By the Editorial Board, June 12, 2017
Last November, California voters overwhelmingly approved a state constitutional amendment prohibiting the Legislature from voting on bills before their language has been made public for at least 72 hours.
Proposition 54’s intent was crystal clear: to increase government transparency and accountability by giving constituents a chance to see what they’re up to, and perhaps influence them, before they pass a law.
But is the Legislature following the voters’ will? Hah.
In early June, amid a flurry of last-minute action, reporters discovered that the Assembly voted on 95 bills whose final language had been set less than 72 hours earlier.
The Sacramento Bee reported that the bills included one to repeal a law that made it a crime to use fake documents to conceal citizenship status. Another would bar the state from contracting with private, out-of-state prisons, and yet another would make it harder for employers to reject job-seekers based on their criminal records.
If those and other bills approved by the Assembly are passed by the Senate and signed by Gov. Jerry Brown, their constitutionality could be challenged in court. In fact, it better be.
Sam Blakeslee says that’s possible. The Republican former legislator from San Luis Obispo co-sponsored Prop. 54 with GOP leader Charles Munger.
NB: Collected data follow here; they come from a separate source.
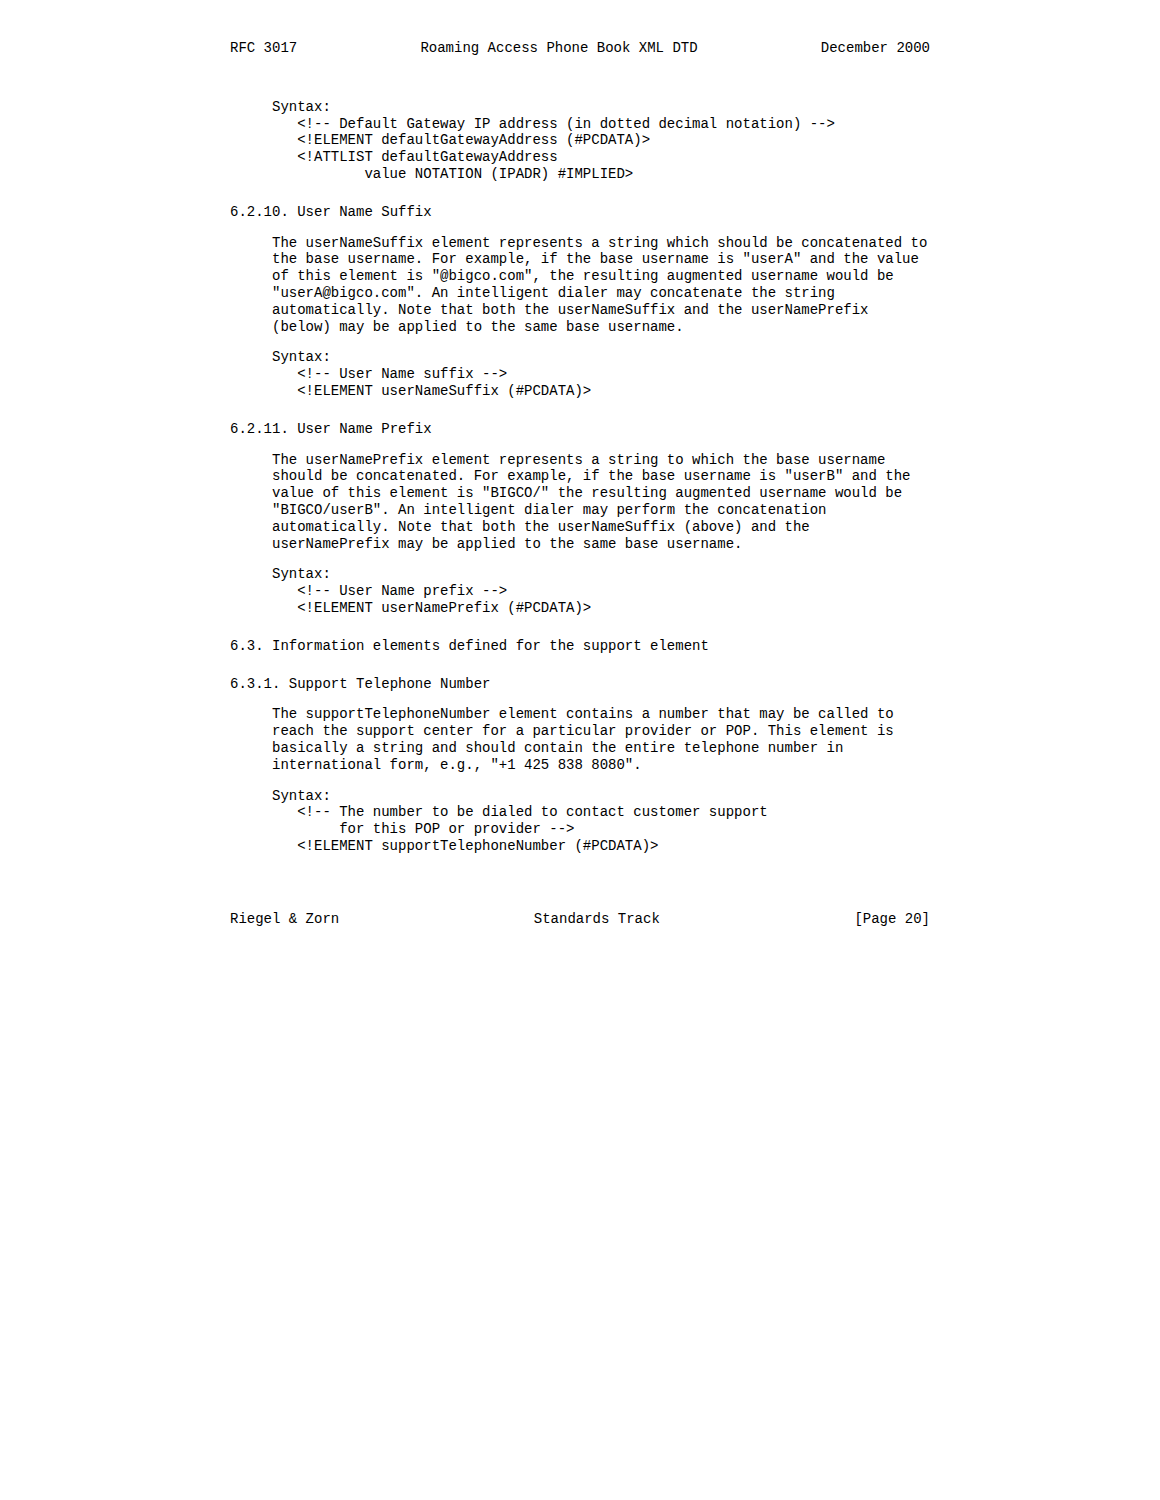RFC 3017 Roaming Access Phone Book XML DTD December 2000
Syntax:
   <!-- Default Gateway IP address (in dotted decimal notation) -->
   <!ELEMENT defaultGatewayAddress (#PCDATA)>
   <!ATTLIST defaultGatewayAddress
           value NOTATION (IPADR) #IMPLIED>
6.2.10. User Name Suffix
The userNameSuffix element represents a string which should be concatenated to the base username. For example, if the base username is "userA" and the value of this element is "@bigco.com", the resulting augmented username would be "userA@bigco.com". An intelligent dialer may concatenate the string automatically. Note that both the userNameSuffix and the userNamePrefix (below) may be applied to the same base username.
Syntax:
   <!-- User Name suffix -->
   <!ELEMENT userNameSuffix (#PCDATA)>
6.2.11. User Name Prefix
The userNamePrefix element represents a string to which the base username should be concatenated. For example, if the base username is "userB" and the value of this element is "BIGCO/" the resulting augmented username would be "BIGCO/userB". An intelligent dialer may perform the concatenation automatically. Note that both the userNameSuffix (above) and the userNamePrefix may be applied to the same base username.
Syntax:
   <!-- User Name prefix -->
   <!ELEMENT userNamePrefix (#PCDATA)>
6.3. Information elements defined for the support element
6.3.1. Support Telephone Number
The supportTelephoneNumber element contains a number that may be called to reach the support center for a particular provider or POP. This element is basically a string and should contain the entire telephone number in international form, e.g., "+1 425 838 8080".
Syntax:
   <!-- The number to be dialed to contact customer support
        for this POP or provider -->
   <!ELEMENT supportTelephoneNumber (#PCDATA)>
Riegel & Zorn Standards Track [Page 20]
The Assembly’s action is unsavory but unsurprising. In April they adopted house rules that baldly ignored the will of the electorate by not requiring 72 hours’ notice on bills that had not yet passed the Senate. They argued that when Prop. 54 said a bill must be published for 72 hours “in its final form,” this refers to a bill that has passed one house and is up for final legislative approval in the other.
There’s no basis for the Assembly’s interpretation. It is neither in the spirit nor the letter of the law that Prop. 54 voters intended.
One thing the 72-hour requirement could do is prevent legislators’ sleazy practice of adopting last-minute “gut-and-amend” bills, in which the amendment process is used to replace the substance of a bill with an unrelated new law at the last minute.
Notably, although state Senate leaders say they interpret Prop. 54 the same way Assembly leaders do, the Senate took no chances last week. It waited to vote on bills until 72 hours after their final amendments were published.
Why won’t the Assembly?
Maybe three days to consider a bill is actually too little time to contemplate a bill, rather than too much. After all, they’ve had more than 200 days to digest Prop. 54, and they still haven’t gotten that message.